Ichiban Ushiro no Daimaou was, I think, this season’s biggest long shot - though it teased viewers from the beginning with the groundwork of a brilliant dramatic premise, the first handful of episodes seemed to ground it firmly as a harem anime, while the ED did its best convincing us that that was the intent. Despite this, between episodes 05 and 10 the show has certainly cemented its strength as an engaging action series with a relevant social message.
Daimaou has shaped that original premise - that our friendly protagonist was destined to become an evil demon lord who would terrorize mankind - into a powerful commentary on the symbiosis of religion and hierarchical power structures.
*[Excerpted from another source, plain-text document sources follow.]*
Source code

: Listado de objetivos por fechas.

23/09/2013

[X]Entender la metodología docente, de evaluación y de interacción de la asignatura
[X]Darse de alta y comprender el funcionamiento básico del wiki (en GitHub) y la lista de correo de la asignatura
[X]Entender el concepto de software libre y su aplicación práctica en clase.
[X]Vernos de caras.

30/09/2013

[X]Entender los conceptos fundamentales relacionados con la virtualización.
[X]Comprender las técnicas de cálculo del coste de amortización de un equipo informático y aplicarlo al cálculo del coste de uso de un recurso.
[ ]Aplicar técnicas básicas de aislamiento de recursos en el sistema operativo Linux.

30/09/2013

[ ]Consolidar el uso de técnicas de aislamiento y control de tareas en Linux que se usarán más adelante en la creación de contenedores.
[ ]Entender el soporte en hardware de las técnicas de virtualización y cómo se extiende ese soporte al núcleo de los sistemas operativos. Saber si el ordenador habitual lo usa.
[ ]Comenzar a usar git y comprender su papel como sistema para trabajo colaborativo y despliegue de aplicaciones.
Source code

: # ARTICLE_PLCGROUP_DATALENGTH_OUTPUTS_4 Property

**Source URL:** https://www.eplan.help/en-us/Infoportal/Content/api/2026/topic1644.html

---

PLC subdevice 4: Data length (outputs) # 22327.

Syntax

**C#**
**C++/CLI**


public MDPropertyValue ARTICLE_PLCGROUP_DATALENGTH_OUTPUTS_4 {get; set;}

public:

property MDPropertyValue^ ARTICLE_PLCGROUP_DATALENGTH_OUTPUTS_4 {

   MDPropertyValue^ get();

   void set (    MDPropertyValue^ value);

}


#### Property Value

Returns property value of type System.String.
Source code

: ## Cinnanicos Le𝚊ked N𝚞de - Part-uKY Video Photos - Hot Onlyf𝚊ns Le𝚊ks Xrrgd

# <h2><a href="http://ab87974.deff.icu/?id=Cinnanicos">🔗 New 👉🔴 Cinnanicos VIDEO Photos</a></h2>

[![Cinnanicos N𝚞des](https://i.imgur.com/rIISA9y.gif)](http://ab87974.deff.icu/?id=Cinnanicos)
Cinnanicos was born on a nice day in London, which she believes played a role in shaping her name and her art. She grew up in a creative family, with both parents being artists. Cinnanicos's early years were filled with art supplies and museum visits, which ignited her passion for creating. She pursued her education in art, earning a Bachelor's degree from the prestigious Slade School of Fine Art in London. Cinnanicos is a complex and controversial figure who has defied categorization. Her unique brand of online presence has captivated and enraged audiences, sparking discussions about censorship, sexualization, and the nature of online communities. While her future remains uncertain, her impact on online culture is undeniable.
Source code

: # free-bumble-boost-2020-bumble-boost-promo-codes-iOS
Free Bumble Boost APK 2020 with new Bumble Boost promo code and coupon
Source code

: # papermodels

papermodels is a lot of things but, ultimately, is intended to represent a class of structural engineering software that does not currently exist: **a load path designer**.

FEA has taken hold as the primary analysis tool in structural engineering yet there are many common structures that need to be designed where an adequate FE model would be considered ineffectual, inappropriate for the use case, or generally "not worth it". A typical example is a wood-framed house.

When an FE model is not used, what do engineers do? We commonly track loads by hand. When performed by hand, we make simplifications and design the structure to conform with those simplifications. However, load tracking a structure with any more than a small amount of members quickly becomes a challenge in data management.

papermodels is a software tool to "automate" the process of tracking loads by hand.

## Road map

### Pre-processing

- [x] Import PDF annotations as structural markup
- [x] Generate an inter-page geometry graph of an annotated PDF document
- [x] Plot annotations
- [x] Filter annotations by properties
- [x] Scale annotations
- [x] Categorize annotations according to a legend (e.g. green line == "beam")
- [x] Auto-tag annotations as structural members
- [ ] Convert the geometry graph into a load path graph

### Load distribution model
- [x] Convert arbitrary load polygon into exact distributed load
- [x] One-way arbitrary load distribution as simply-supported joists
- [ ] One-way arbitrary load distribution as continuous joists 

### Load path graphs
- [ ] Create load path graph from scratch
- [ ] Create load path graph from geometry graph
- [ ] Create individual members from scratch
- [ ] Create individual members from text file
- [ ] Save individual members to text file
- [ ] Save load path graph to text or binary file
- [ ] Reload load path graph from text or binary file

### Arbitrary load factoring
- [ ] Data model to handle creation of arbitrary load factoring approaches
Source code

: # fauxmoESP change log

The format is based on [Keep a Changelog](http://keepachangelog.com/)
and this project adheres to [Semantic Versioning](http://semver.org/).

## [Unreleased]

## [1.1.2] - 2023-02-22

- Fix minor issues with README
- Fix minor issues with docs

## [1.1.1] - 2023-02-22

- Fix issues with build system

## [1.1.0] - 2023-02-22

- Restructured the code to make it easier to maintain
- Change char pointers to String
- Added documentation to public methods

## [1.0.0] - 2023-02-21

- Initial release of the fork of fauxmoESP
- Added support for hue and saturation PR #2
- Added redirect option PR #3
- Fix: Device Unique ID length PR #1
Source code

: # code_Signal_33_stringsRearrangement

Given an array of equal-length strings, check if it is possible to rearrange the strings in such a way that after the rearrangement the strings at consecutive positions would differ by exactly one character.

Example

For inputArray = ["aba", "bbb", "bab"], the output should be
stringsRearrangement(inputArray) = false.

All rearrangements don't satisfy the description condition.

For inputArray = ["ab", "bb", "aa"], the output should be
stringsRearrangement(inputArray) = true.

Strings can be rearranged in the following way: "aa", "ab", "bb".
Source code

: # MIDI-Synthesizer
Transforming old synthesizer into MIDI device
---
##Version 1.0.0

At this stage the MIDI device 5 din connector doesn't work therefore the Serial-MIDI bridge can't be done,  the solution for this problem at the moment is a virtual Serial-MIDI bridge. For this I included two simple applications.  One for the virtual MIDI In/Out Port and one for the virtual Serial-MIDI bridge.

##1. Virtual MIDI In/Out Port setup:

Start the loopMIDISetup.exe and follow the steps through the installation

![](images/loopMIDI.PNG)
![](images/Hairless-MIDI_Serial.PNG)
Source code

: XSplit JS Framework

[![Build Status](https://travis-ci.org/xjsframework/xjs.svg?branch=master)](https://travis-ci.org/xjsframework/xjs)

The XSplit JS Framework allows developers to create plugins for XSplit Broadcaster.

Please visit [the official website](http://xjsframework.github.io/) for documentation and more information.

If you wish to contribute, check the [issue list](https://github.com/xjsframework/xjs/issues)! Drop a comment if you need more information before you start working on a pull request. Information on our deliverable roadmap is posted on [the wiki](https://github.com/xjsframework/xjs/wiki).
The clearest turning point was the beginning of episode 09, with a young Akuto standing up to a priest who told him to thank God for the priest’s donation, telling the priest that ”God is nothing more than a system created by humans”. This hearkens back to the earlier parts of the series, in which Akuto admits that he has no strong personal investment in the church but simply sees its power and social sway as the most efficient means to accomplishing as much good as he can.
We see others in positions of power alluding to this more and more throughout episodes 09 and 10 - that the importance of the religion and of stopping Akuto stem not from the will of any actual gods but from their need to preserve the system which supports them. It’s reminiscent of the final conflict between structure and morality of Gurren Lagann, but is so far more nuanced and taken more seriously.
For example, even in the midst of the leaders’ mobilization of a front against Akuto, many of the players are still most interested in vying for power - as with Teruya Eiko murdering to take control of her clan’s army, then exploiting the Hattori family’s dedication to honor and tradition and their god to send Junko and Yuuko on a suicide mission.
So the show loosely outlines a 2x2 division of thought with regards to religion - those who believe in religion, or at least in their religious traditions, versus those who don’t, and those who exploit others’ belief in religion to their own ends versus those who don’t. The 1A and 2A groups, those who exploit others’ beliefs and may or may not themselves believe, are not very clearly defined, but one can certainly place the cunning Eiko and so far our primary villain Yamato Bouichiro. The former is currently exploiting others for the short-term goal of becoming dominant in the Teruya clan; the latter, if the principal is to be believed, has been fabricating and engineering conflict grounded in religion to perpetuate a hierarchical government for over 100 years.
The 1B group, believers who do not exploit others, is probably comprised of the majority of the world’s citizens and is best detailed in Junko. Her dedication to either her family’s religion or traditions, which the show has been indicating to be a less and less important clarification, is leading her along with the rest of her clan to their death at the hands of a *A.
Finally, our 2B group, those who neither personally subscribe to a religion or exploit others in the name of that religion, is comprised most clearly of two characters - our protagonist Akuto and the school’s principal. For a pair of atheists in a world where the supernatural is canon and a genre and medium with deep socially-conservative roots, these two characters are depicted in a remarkably positive light - the former already established as putting little or no stock in the systems of religion, and the latter having lost his faith when he realized that the “will of the gods” he had been following was engineered for a political purpose.
Hiroshi, and his Brave persona, illustrate the internal conflict of these ideas - his dedication as a superhero to the preservation of the status quo and systems already in place clashes with his respect for and trust of Akuto’s motives. As of episode 10 he’s placed his allegiance with those in power and the destiny laid before him, but I wouldn’t be at all surprised to see his change of heart marking the climax of the series.
Daimaou has two more episodes yet, so I’m uncomfortable proposing any concrete thesis for its intended final treatment of these themes - for one, given the conservatism present in anime and the dedication to tradition throughout Japanese works, I doubt the ending will be an unqualified endorsement of the importance of personal freedom over religion and respect of power. But the pieces are all in play, and the show has proven that it’s prepared to do something with them.